Я продолжаю говорить, язык мой по инерции выговаривает справедливые, целительно бодрые слова, и в это же время необычайно ясная и отвлеченно холодная в своем неоспоримом совершенстве мысль возникает в моем сознании. Кажется даже, что она существует в физическом объеме, не только увидеть ее можно, но и потрогать пальцами.
Я спокойно и бесстрастно сознаю, что если в четверг приму редакторское предложение, то достигну, вполне возможно, всего на свете — и авторитета, и законного самоуважения, и возможности влиять на общественную мысль, и разных прочих благ, облагороженных моею несомненной духовностью, чего угодно добьюсь, кроме того счастья, которое охватывает меня изредка в те внезапные, потаенные, у самого себя добродетельно украденные часы, когда сажусь за стол и раскрываю свою заветную папку. И если живет в моей душе пусть не дар, не способность, но одна-единственная божья искра, озаряющая мою судьбу хотя бы изредка вспышками ни с чем не сравнимого восторга, то именно в тот момент, когда с решительным согласием войду я в редакторский кабинет, она необратимо начнет затухать.

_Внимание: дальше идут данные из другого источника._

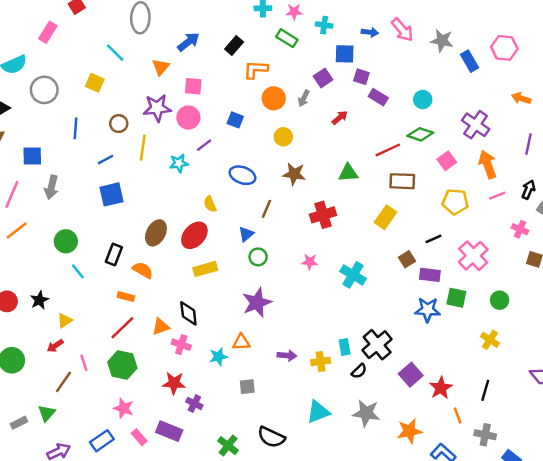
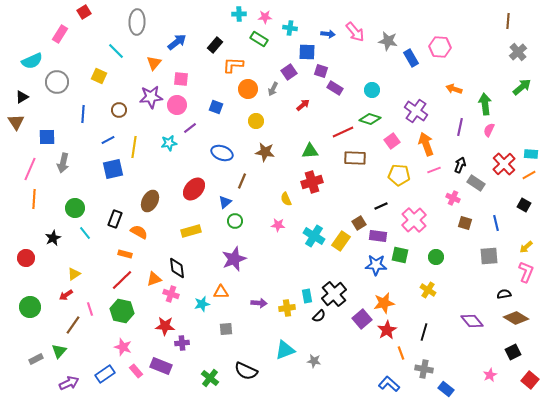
yellow line: (143, 148) -> (134, 147), moved
yellow semicircle: (210, 204) -> (286, 199), moved
red cross: (323, 215) -> (312, 182), moved
yellow rectangle: (385, 217) -> (341, 241), moved
orange line: (17, 230) -> (34, 199), turned -48
red ellipse: (194, 235) -> (194, 189), moved
black star: (39, 300) -> (53, 238), moved
purple cross: (194, 403) -> (182, 343), turned -32
gray star: (366, 413) -> (314, 361), moved, size x0.6
orange star: (409, 431) -> (384, 303), moved

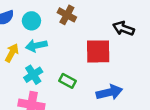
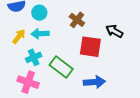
brown cross: (67, 15) -> (77, 20), moved
green rectangle: (67, 81) -> (61, 67), size x1.6

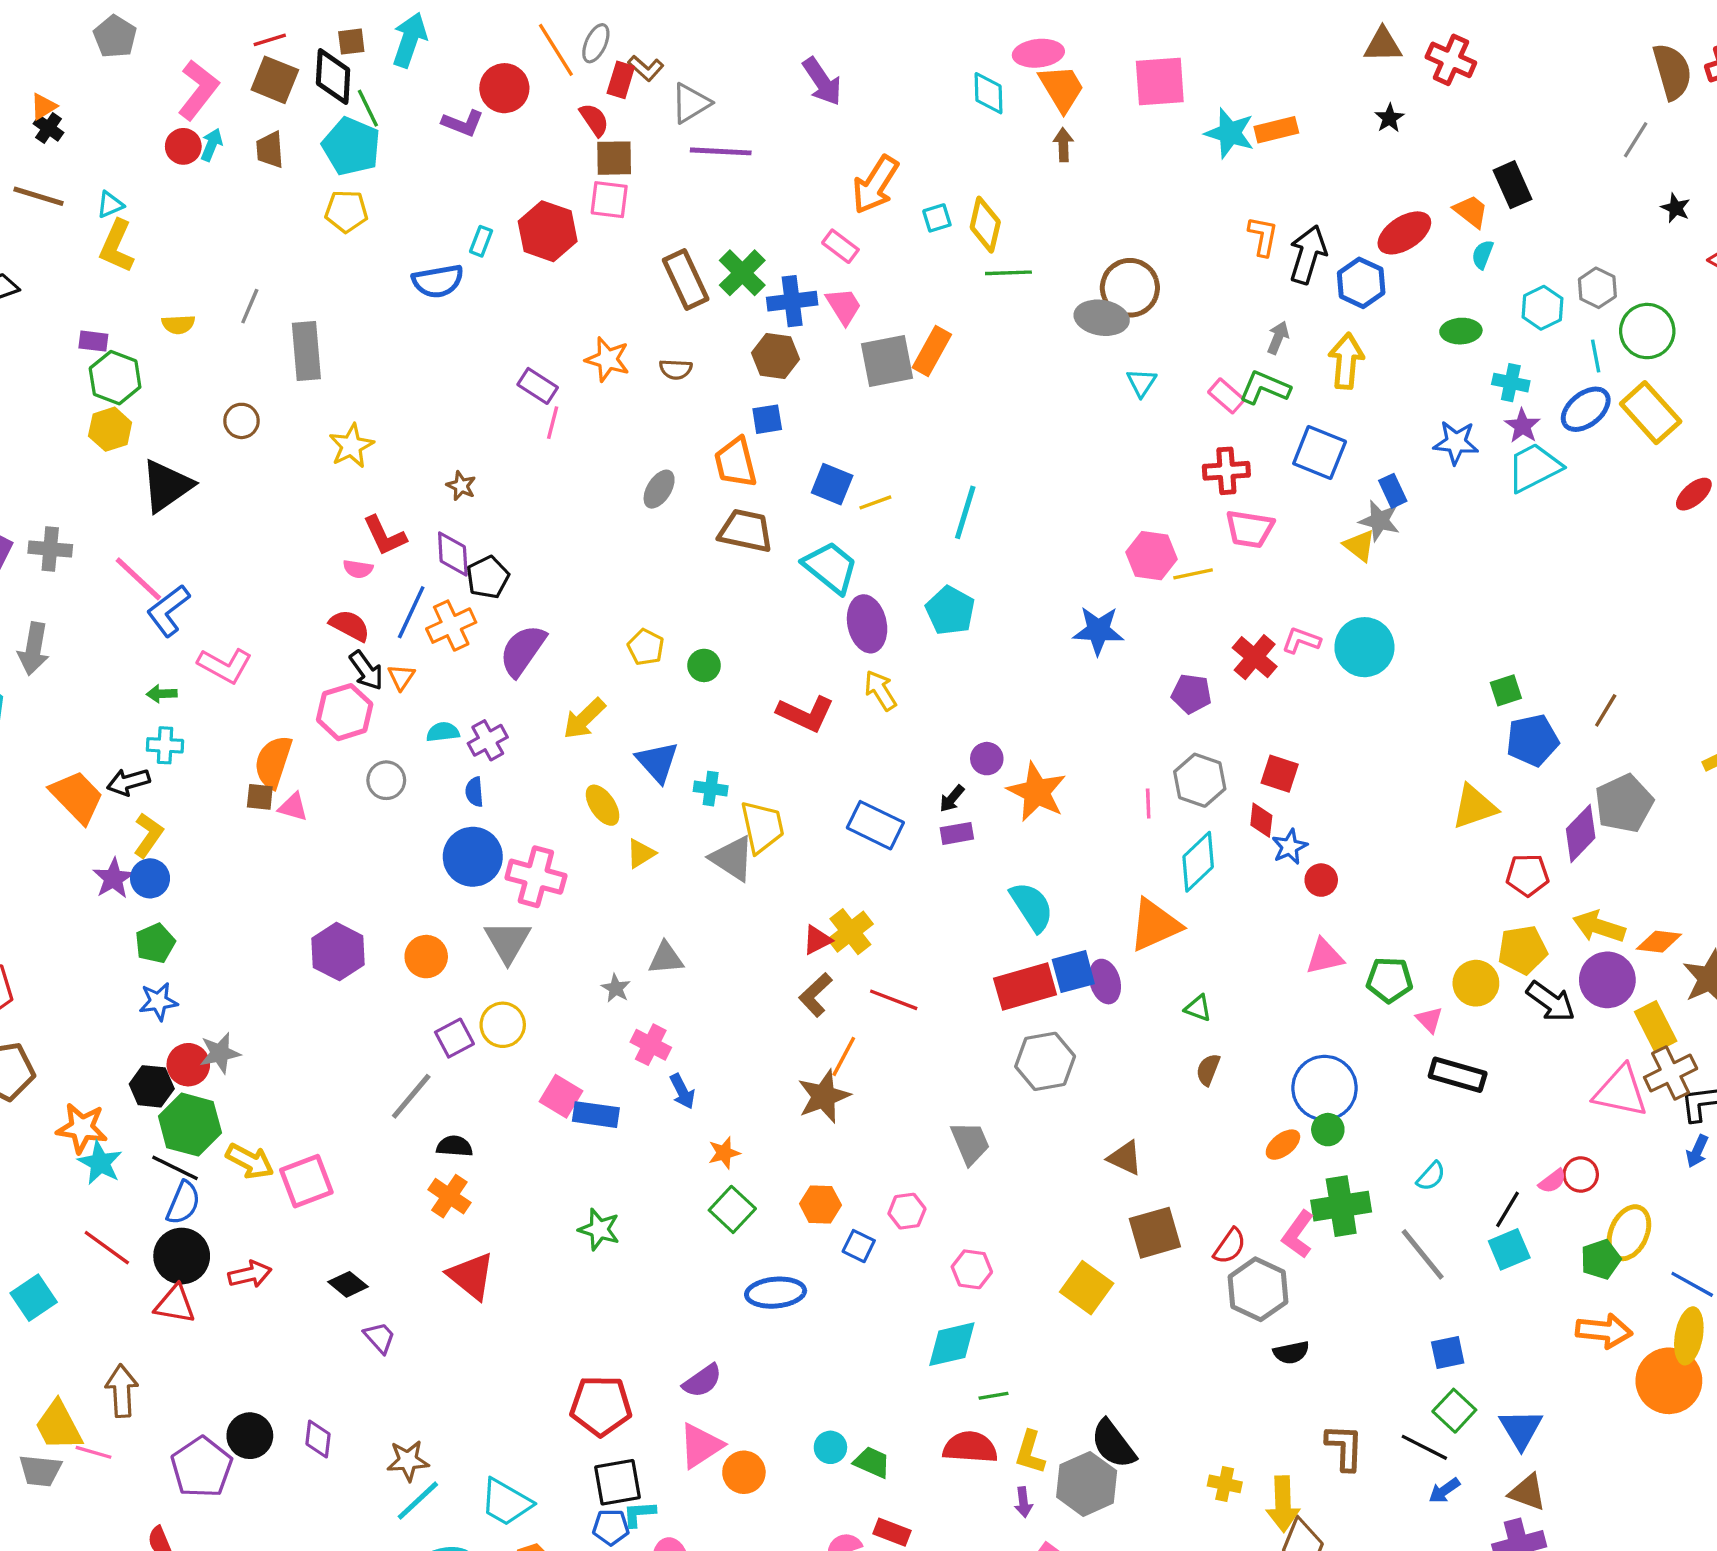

Разумеется, сначала я в это не поверю, я еще буду хорохориться, намекая приятелям в час блаженного застолья, что вынашиваю под сердцем кое-какие творческие планы, лишь бы только выкроить пару недель, кое-какие сюжеты, о которых, дайте срок, заговорит вся Москва, — с течением времени эти туманные намеки примут характер некоего ритуала, сопутствующего неизменно дружескому отдыху, привычной хмельной болтовни, которую никому и в голову не придет воспринимать всерьез. А потом и эта интригующая привычка намекать постепенно забудется, вытесненная реальностью ежедневных забот, заседаний, конференций, внутренних и зарубежных командировок, времени всегда будет в обрез, и та самая предполагаемая пара недель превратится наконец в призрак, недостижимый и неуловимый, имеющий к тому же свойство все реже и реже тревожить воображение. Настанет время, когда несомненные успехи, заслуженная солидность, связи в кругах, сферах покажутся выражением жизненной полноты, окончательно подмявшей под себя честолюбивые творческие надежды, — в самом деле, разве ситуация мыслящего лидера менее престижна и значима, нежели положение затворника, одержимого страстью запечатлевать на бумаге пейзаж своей души? То-то и оно, однако, что страсть эта не проходит бесследно и, не получив естественного исхода, неизбежно мстит за это приступами тоски и внезапным осознанием несовершенности, несостоятельности прожитой жизни. Мне и теперь-то знакомо это мучительное чувство, ошеломляющее, обескураживающее, похожее на то состояние, какое испытываешь, когда тебя ненароком уличают во лжи, хотя бы и невинной, только работой исцеляется оно, только корпением над теми самыми разрозненными листками, которые до поры до времени складываются в заветную папку.